Security group rule referencing a deleted SG ID causes all traffic to drop Why: A security group inbound rule references another SG by ID (e.g., sg-app-servers); if that referenced SG is deleted, the rule becomes invalid and AWS implicitly drops matching traffic. Detect: Application traffic drops suddenly with no recent infrastructure changes; aws ec2 describe-security-groups shows a rule with a stale SG ID that no longer exists. Fix: Audit security group rules regularly with aws ec2 describe-security-groups and alert on rules referencing non-existent SG IDs; recreate or update the rule to reference the correct SG.

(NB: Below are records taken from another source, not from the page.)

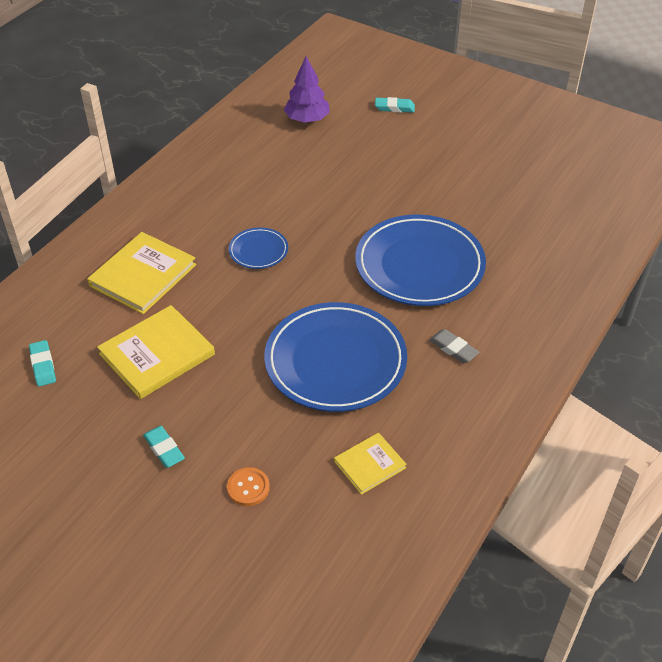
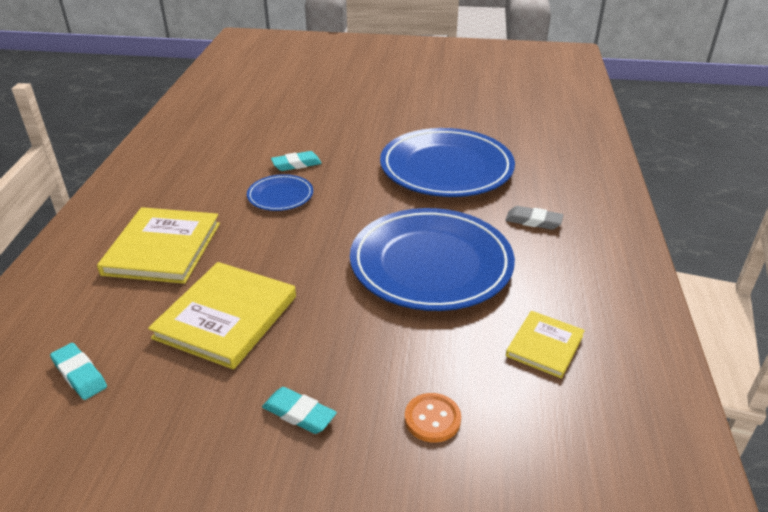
camera: 25 degrees left, 10 degrees down
purple tree [284,57,330,123] -> none
turquoise eraser [375,97,415,113] -> turquoise eraser moved to [271,151,322,171]

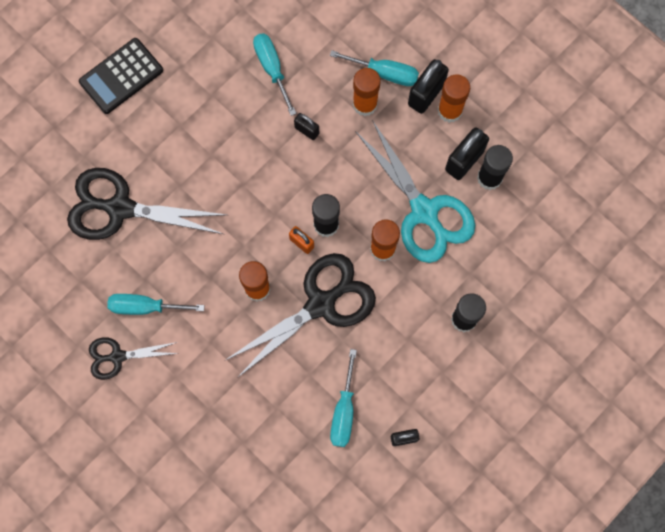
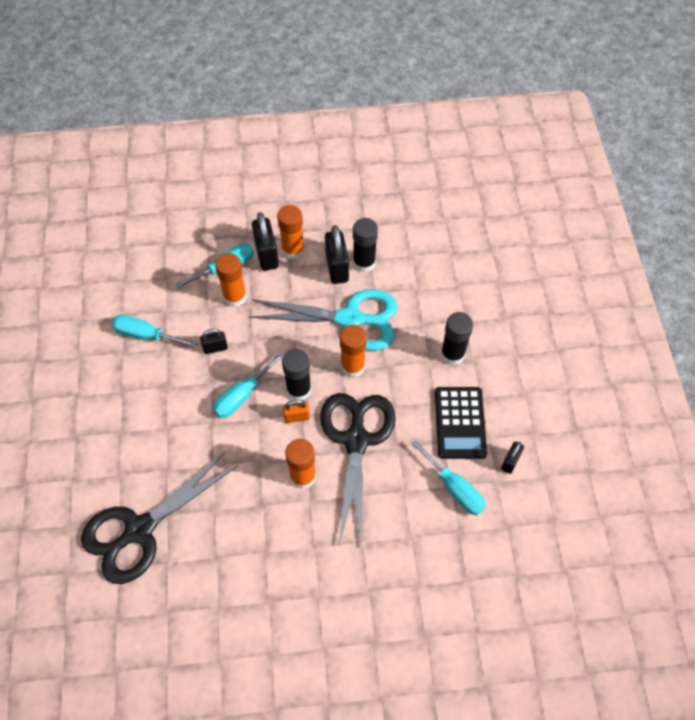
camera: 50 degrees left, 15 degrees down
black calculator [79,38,163,114] -> black calculator moved to [435,387,487,459]
black scissors [89,337,179,380] -> none
turquoise screwdriver [107,294,205,315] -> turquoise screwdriver moved to [213,352,284,418]

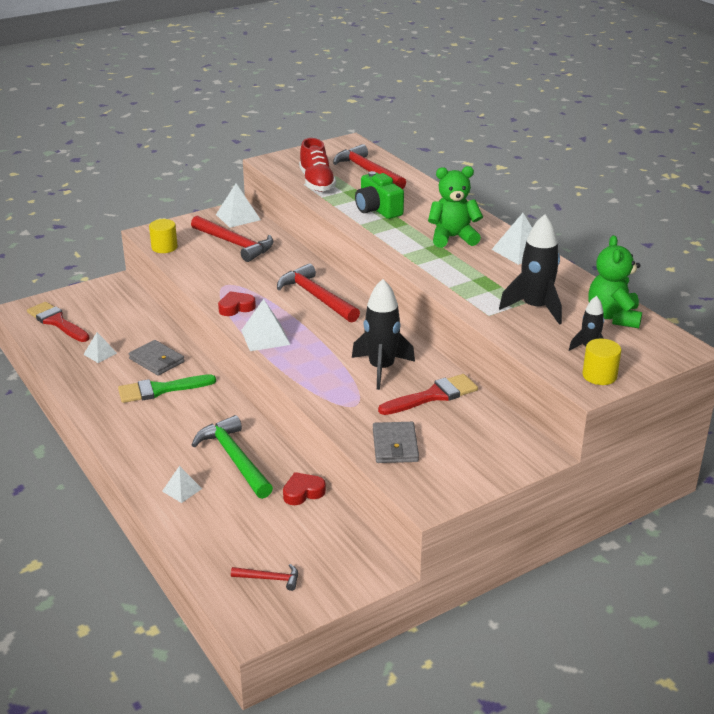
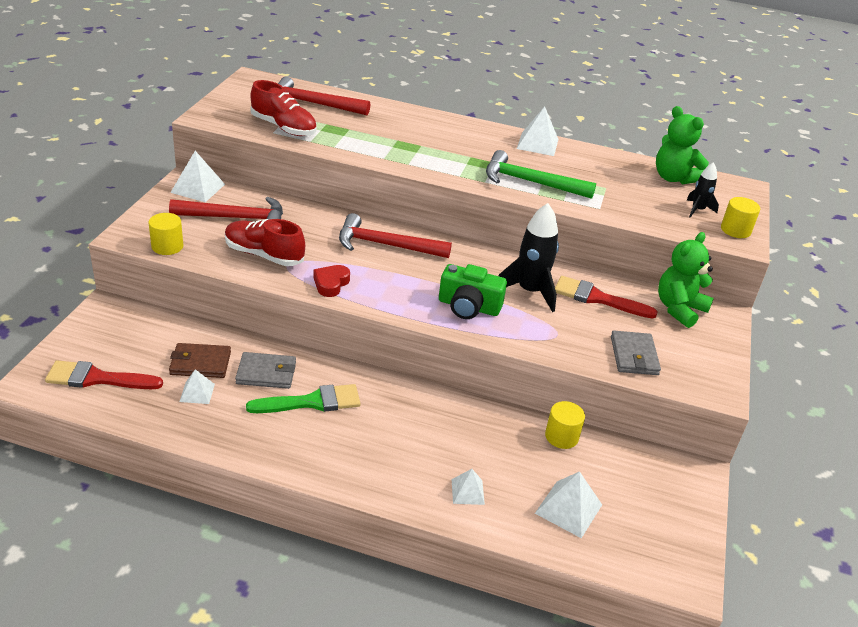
camera: 45 degrees left, 5 degrees up
green brush [118,374,216,403] -> green brush turned 135 degrees counterclockwise [246,384,361,413]
green hammer [192,415,273,499] -> green hammer moved to [486,150,596,199]
red hammer [231,564,298,591] -> none
white pyramid [241,299,290,351] -> white pyramid moved to [535,471,602,538]
red heart [283,472,326,505] -> yellow cylinder [545,401,585,449]
green camera [355,171,404,219] -> green camera moved to [439,264,507,319]
grey wallet [373,422,419,463] -> grey wallet turned 45 degrees clockwise [611,331,661,375]
red brush [378,374,478,415] -> red brush turned 90 degrees counterclockwise [555,276,658,319]
green teddy bear [428,166,483,248] -> green teddy bear moved to [658,232,714,328]
black rocket [499,214,562,325] -> none
none -> brown wallet [169,343,231,378]
none -> red shoe [225,219,305,266]

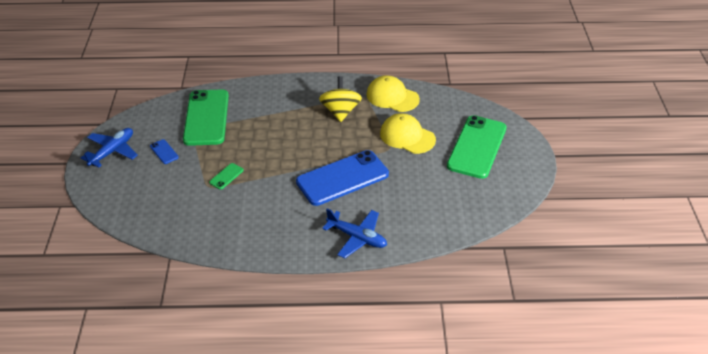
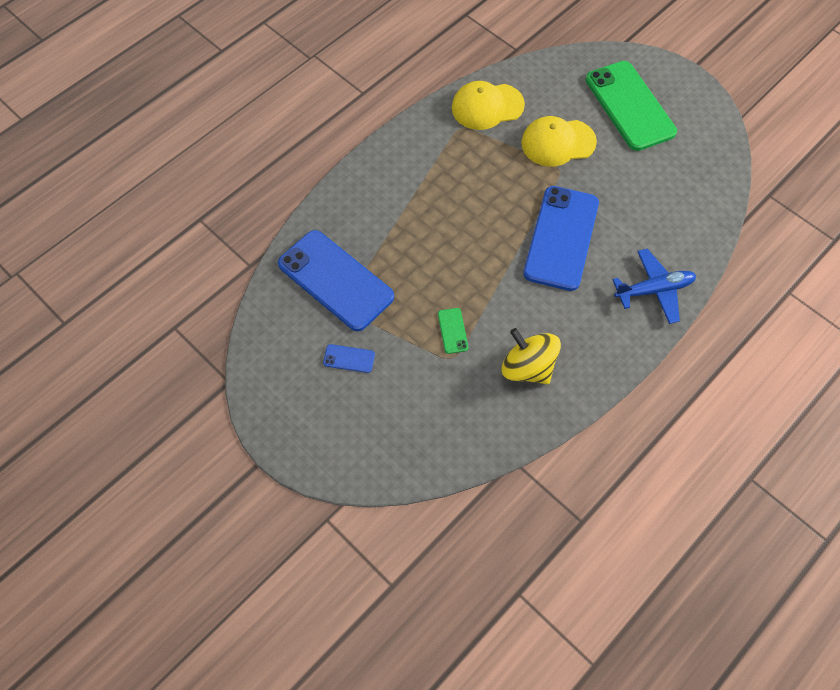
camera: 45 degrees left, 20 degrees up
blue plane [81,128,138,168] -> none
green phone [183,89,229,146] -> blue phone [278,230,394,331]
yellow spinning top [319,76,362,122] -> yellow spinning top moved to [502,328,561,384]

NAT Gateway charges unexpectedly high due to missing VPC endpoints for S3/DynamoDB Why: Traffic to S3 or DynamoDB from private subnets traverses the NAT Gateway, incurring $0.045/GB processing charges; a busy service moving terabytes per day generates thousands in unplanned costs. Detect: NAT Gateway BytesOutToDestination metric is high; Cost Explorer shows NAT Gateway as a top-5 cost item. Fix: Create Gateway VPC Endpoints for S3 and DynamoDB (free), add them to the private subnet route tables; traffic to these services bypasses the NAT Gateway entirely.

VPC peering not transitive causes inter-service connectivity gaps Why: Teams assume VPC A can reach VPC C via VPC B (A-B peered, B-C peered) but peering is not transitive, so A-C traffic is dropped. Detect: traceroute or nc from a host in VPC A to VPC C times out; VPC Flow Logs show REJECT for the cross-VPC traffic. Fix: Establish a direct peering between VPC A and VPC C, or migrate to Transit Gateway which provides transitive routing across all attached VPCs.

Route 53 failover not triggering because health check is checking the wrong endpoint Why: The health check is configured against the load balancer's IP rather than a meaningful application path, or the path returns 200 even when the backend is degraded (e.g., returns a static HTML page after the app crashes). Detect: Region-level outage occurs but Route 53 does not fail over; the health check status in the Route 53 console shows green. Fix: Point the health check at a deep health endpoint (/health/ready) that validates all critical dependencies (DB, cache); ensure the endpoint returns 5xx when any dependency is unhealthy.

Connections

• cloud/aws-core — VPC, Security Groups, ALB, NLB, Route 53, NAT Gateway
• cloud/gcp-core — GCP VPC (global), Cloud Load Balancing, Cloud DNS
• cloud/azure-core — Azure VNet, NSG, Application Gateway, Azure Front Door
• cloud/kubernetes — container networking, CNI, ingress controllers, network policies
• cloud/terraform — terraform-aws-vpc module for automated VPC provisioning

Open Questions

• What monitoring and alerting matter most when this is deployed in production?
• At what scale or workload does this approach hit its practical limits?